Avec Colin Farrell, Alicja Bachled Curus, Stephen Rea et Alison Barry - UGC Ph - 24 aout 2010 - 1h45
Et ta critique ?
Une sirène redonne le gout de vivre à un pêcheur bourru. Une idée craignos? Un petit film sensible!
Il y a tout pour que ce film horripile. Déjà cet Irlandais mal embouché de Colin Farrell est à la tête du projet. Ensuite Neil Jordan, le réalisateur, décline depuis plusieurs films. Il est loin le temps de The Crying Game ou Entretien avec un vampire.
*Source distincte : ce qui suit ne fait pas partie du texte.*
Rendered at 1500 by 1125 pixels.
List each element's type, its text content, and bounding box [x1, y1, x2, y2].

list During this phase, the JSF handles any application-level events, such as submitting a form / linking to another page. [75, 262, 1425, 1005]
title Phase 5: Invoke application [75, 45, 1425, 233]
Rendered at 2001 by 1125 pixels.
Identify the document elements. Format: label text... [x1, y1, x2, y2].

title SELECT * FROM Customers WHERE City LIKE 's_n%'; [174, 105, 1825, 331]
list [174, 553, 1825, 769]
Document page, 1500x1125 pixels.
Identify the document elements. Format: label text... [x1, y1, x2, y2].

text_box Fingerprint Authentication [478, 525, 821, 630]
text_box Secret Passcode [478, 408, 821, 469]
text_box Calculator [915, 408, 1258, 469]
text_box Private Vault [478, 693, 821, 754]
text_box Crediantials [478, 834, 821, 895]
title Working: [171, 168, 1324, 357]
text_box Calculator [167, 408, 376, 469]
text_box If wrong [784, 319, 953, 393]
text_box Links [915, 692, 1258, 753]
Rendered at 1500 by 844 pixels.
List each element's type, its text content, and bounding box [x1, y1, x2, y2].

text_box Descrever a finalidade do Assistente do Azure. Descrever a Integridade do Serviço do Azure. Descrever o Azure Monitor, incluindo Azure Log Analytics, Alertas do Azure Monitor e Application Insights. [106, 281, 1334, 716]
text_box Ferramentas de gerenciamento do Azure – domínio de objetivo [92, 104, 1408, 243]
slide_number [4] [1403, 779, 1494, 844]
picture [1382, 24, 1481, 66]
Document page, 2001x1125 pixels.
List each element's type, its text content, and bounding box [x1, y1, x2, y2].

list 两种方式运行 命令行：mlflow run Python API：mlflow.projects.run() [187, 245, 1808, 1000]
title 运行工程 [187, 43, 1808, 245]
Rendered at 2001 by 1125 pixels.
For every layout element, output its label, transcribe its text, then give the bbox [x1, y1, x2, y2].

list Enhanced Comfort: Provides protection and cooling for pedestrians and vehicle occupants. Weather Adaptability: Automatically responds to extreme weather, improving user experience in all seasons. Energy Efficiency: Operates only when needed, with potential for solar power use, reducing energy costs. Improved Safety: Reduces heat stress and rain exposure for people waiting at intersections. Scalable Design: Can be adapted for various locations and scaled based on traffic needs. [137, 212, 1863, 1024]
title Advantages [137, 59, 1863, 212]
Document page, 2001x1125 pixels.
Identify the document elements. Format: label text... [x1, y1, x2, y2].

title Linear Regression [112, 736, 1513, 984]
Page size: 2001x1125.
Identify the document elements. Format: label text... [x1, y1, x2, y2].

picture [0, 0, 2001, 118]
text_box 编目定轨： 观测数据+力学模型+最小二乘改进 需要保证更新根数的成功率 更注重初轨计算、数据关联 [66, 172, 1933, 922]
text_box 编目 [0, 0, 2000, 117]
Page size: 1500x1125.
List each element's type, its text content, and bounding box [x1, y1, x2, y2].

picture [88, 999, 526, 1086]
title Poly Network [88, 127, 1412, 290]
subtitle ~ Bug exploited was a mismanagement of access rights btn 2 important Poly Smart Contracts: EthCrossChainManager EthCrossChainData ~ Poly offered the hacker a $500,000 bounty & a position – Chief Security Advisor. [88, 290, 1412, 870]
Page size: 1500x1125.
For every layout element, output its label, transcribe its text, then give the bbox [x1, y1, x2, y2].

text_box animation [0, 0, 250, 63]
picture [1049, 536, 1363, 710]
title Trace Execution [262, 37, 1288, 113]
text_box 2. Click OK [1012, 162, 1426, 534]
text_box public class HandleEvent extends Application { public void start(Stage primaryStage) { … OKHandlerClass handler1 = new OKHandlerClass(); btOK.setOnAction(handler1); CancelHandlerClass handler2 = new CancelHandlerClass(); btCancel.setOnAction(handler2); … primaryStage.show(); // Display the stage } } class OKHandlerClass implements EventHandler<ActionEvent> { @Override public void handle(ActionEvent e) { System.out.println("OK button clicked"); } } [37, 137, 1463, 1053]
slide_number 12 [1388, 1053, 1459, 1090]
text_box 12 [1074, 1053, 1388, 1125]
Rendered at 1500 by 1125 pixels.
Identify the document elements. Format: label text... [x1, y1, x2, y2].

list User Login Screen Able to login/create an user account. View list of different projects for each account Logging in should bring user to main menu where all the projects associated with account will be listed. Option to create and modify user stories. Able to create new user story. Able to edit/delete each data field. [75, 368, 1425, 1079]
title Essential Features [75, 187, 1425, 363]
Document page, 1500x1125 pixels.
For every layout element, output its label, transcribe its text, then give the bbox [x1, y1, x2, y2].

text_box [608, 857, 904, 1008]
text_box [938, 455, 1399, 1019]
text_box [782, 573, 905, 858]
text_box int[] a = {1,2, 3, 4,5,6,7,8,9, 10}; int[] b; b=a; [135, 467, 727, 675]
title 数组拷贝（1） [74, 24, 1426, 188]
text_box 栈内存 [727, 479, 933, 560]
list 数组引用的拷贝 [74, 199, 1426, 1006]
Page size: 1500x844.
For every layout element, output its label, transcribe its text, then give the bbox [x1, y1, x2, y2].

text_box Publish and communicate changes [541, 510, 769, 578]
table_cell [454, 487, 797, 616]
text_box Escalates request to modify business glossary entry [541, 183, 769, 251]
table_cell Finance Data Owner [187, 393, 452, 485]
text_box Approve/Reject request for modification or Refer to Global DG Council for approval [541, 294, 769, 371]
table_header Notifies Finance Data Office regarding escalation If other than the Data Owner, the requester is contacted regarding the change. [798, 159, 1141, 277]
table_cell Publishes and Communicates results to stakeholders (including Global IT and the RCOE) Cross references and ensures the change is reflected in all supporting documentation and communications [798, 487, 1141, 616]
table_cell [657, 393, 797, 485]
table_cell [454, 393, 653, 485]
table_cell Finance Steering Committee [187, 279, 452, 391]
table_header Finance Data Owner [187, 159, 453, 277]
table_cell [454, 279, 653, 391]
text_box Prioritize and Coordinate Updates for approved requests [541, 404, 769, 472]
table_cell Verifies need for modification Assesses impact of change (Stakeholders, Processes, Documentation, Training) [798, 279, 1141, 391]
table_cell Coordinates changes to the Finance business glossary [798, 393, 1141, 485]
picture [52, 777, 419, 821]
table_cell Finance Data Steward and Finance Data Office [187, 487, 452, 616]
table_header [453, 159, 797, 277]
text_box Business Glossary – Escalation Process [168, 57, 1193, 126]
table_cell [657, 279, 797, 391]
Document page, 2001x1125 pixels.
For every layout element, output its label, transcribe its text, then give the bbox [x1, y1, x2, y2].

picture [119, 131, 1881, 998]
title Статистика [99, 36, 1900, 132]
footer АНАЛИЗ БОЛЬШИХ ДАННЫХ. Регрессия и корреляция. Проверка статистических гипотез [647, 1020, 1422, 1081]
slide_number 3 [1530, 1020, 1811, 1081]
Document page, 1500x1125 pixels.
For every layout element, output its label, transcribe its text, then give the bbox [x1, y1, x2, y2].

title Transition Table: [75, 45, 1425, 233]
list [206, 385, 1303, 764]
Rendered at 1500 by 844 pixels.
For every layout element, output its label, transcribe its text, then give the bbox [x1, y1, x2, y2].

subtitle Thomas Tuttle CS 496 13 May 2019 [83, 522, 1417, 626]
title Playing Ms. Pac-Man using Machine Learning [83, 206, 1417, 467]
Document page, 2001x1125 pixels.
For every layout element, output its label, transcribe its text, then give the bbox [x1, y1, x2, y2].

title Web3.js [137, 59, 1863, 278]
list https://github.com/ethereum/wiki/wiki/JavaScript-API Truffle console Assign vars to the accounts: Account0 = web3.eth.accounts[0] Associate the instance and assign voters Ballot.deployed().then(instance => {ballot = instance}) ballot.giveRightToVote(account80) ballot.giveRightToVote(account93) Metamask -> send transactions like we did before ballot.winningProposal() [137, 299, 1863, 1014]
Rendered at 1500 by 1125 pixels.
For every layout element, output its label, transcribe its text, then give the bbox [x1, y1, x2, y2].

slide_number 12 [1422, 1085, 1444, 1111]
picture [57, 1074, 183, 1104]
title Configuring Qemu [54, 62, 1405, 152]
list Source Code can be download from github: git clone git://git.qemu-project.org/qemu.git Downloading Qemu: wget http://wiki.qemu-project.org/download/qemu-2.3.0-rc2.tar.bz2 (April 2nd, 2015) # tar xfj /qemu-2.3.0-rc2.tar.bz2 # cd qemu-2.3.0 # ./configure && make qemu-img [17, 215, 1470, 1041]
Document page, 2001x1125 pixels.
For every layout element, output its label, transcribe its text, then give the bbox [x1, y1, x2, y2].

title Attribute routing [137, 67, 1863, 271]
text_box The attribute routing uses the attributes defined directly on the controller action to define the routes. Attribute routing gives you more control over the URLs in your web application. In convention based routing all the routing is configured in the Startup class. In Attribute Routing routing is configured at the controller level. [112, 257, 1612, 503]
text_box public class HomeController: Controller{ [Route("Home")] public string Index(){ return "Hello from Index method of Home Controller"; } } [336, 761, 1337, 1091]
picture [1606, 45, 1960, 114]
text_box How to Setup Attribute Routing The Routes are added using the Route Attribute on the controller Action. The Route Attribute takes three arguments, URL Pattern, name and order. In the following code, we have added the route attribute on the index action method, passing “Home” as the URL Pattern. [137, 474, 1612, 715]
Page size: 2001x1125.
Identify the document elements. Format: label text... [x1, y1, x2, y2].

Enfin il y a un sujet à dormir debout avec une « sirène » qui tombe dans les filets d’un pêcheur solitaire.
Ce dernier a une petite fille handicapée qui se met à croire que la jeune femme est une selky, une sorte de phoque mythique au pelage féminin. La vie de chien que mène le pêcheur s’éclaire au contact de la jeune femme apeurée. L’espoir renait et l’happy end est à prévoir.
Les deux anciennes gloires d’Hollywood ont la bonne idée de se tirer en Irlande pour réaliser ce conte franchement douteux. Au premier abord, les craintes semblent justifiées. La maladie de la petite fille, l’alcoolisme de la mère, la pauvreté du héros, le rideau de brouillard sur le fier port irlandais, on a droit à tout.
Ca sent le mélo mal séché au soleil. Pourtant l’exil celtique a des vertus. Neil Jordan décrit avec simplicité l’ambiance des petits ports. La musique de Sigur Ros est ensorcelante. Les images de Christopher Doyle ont un charme immédiat. C’est rustique comme une soirée dans un pub.
L’arrivée du fantastique ne se fait pas dans la débauche d’effets spéciaux. La pêche heureuse du héros n’amène pas de fantastiques événements. La croyance de la petite fille pour les belles histoires se cogne constamment à une réalité plus glauque. La « sirène » a visiblement un lourd secret.
Après La compagnie des loups dans les années 80, Neil Jordan continue de décortiquer les mythes et de les imposer au quotidien, au réalisme, à la vraie vie. Il le fait sans cynisme ce qui rend Ondine, absolument fréquentable.
Colin Farrell n’en fait pas des tonnes. La petite fille non plus. La « sirène » est séduisante. Comme eux, on a envie de s’attacher aux légendes pour ne pas tomber dans une réalité plus triste. Jordan célèbre le mythe et la fiction comme refuges à la morosité. L’idée est courageuse et optimiste.
Le film s’emballe à son tour pour cette passion pas si magique que cela. On veut bien y croire aussi, même si la mécanique de l’histoire doit déboucher sur un final attendu et cartésien. Ce n’est pas bien grave. Le cinéma a cette vocation de réveiller de vieux rêves, de raconter de belles histoires et de nous faire voyager. Sous la pluie, avec une odeur de poisson, Ondine reste un très joli film surprenant.